Top of GIVEN RECORDS

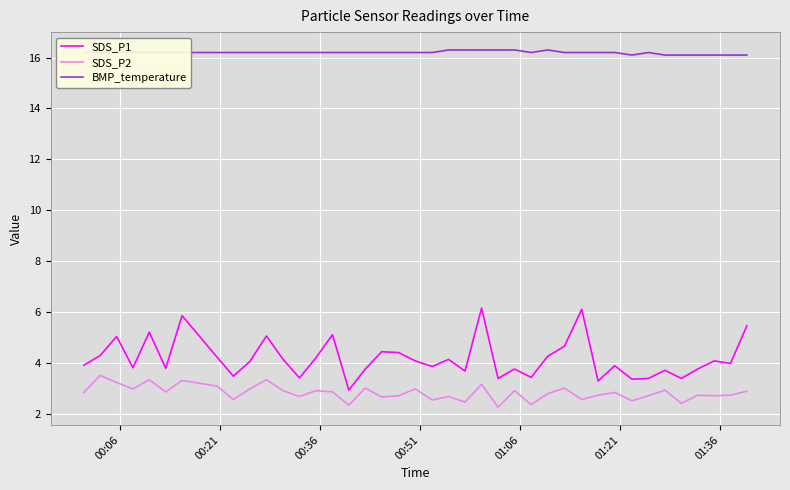

Rank the series by their maximum value, from highest to lowest.

BMP_temperature, SDS_P1, SDS_P2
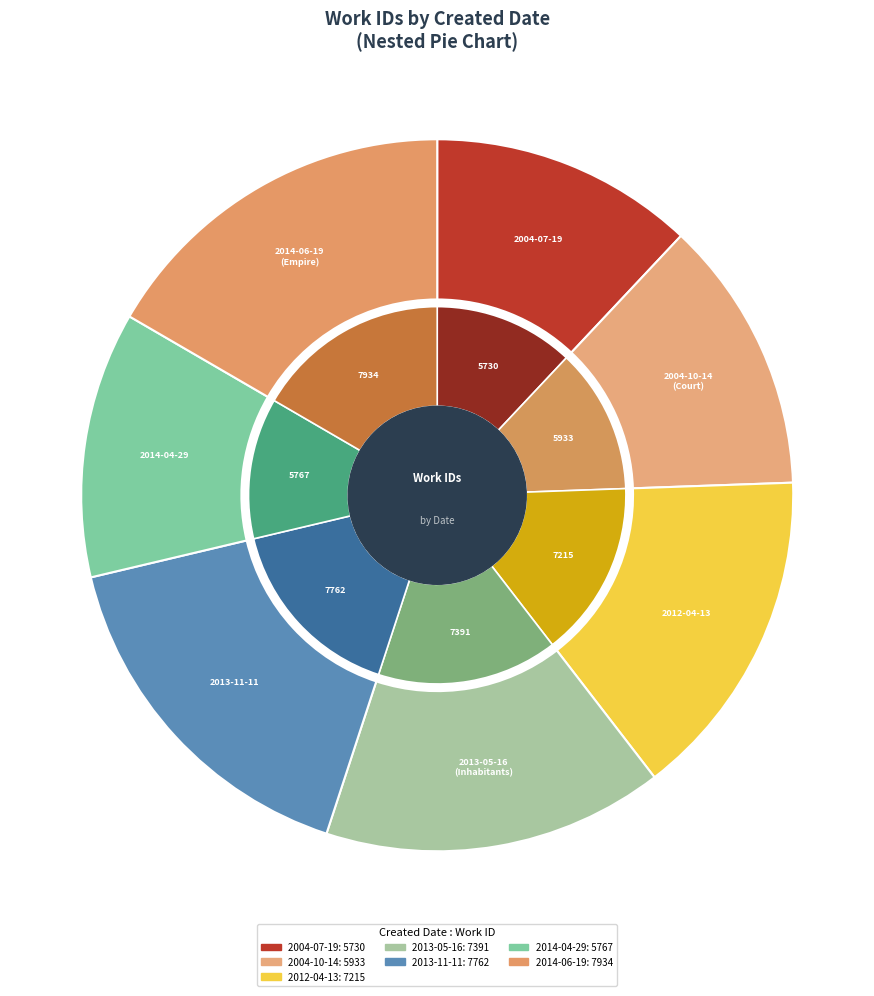

To the nearest percent, what percentage of the pie is 2013-11-11?

16%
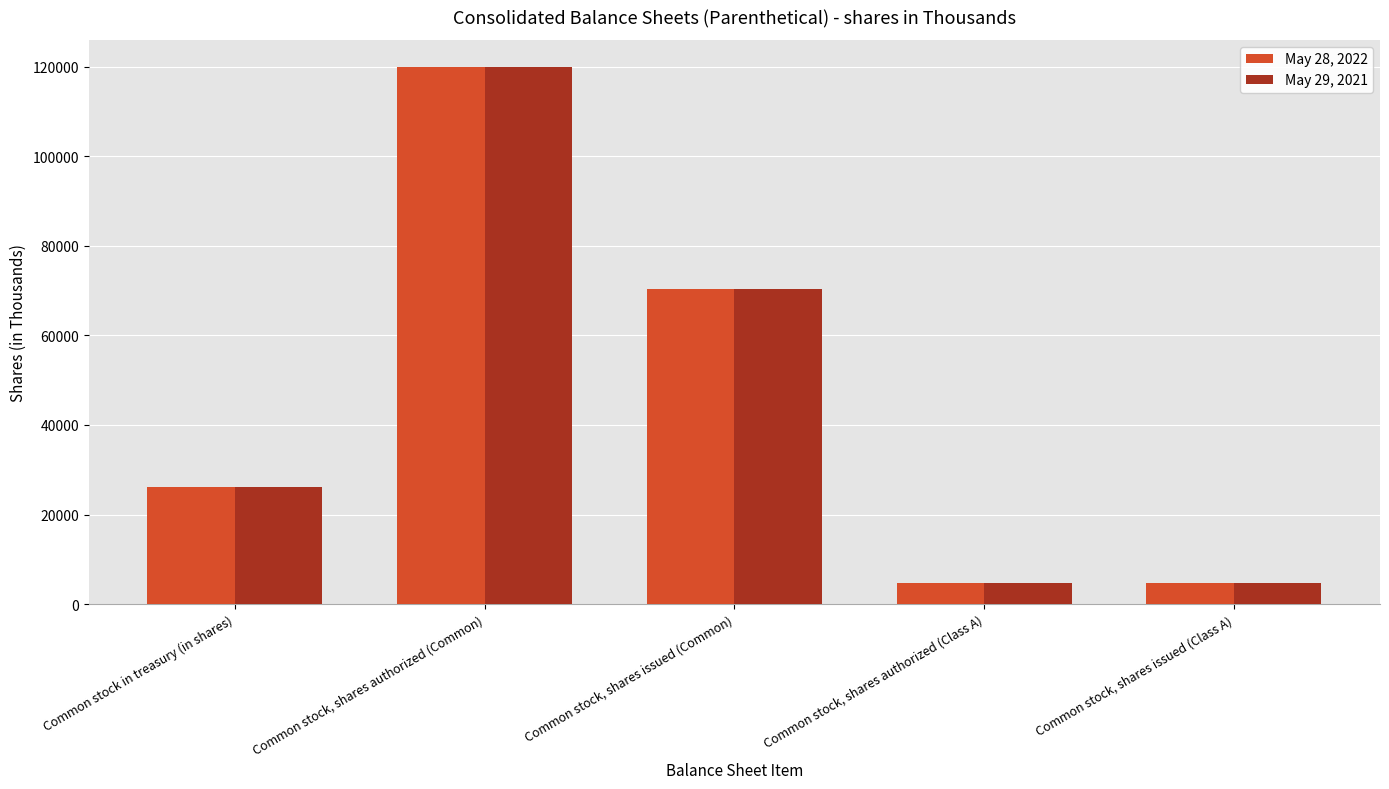

At which label is May 29, 2021 closest to 62400?

Common stock, shares issued (Common)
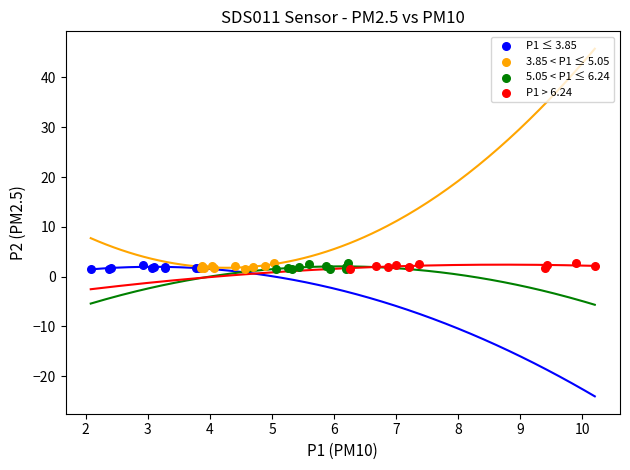

What are all the series names shown in the legend?

P1 ≤ 3.85, 3.85 < P1 ≤ 5.05, 5.05 < P1 ≤ 6.24, P1 > 6.24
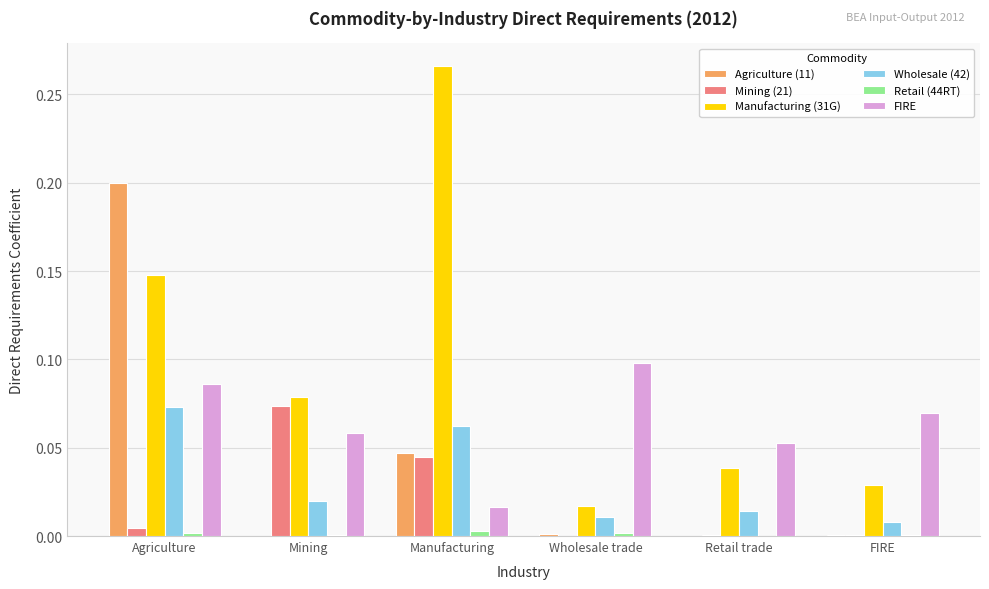

Is it true that FIRE equals 0.1 at Wholesale trade?

True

Bottom of GIVEN RECORDS

(WHAT YOU ARE ASKED TO DO): Quote the records word for word, from the line containing "BMP_temperature, SDS_P1, SDS_P2" through the end of the records, including both ends. Leave the pictures out of your answer.

(ANSWER TO THE EXERCISE):
BMP_temperature, SDS_P1, SDS_P2

To the nearest percent, what percentage of the pie is 2013-11-11?

16%

At which label is May 29, 2021 closest to 62400?

Common stock, shares issued (Common)

What are all the series names shown in the legend?

P1 ≤ 3.85, 3.85 < P1 ≤ 5.05, 5.05 < P1 ≤ 6.24, P1 > 6.24

Is it true that FIRE equals 0.1 at Wholesale trade?

True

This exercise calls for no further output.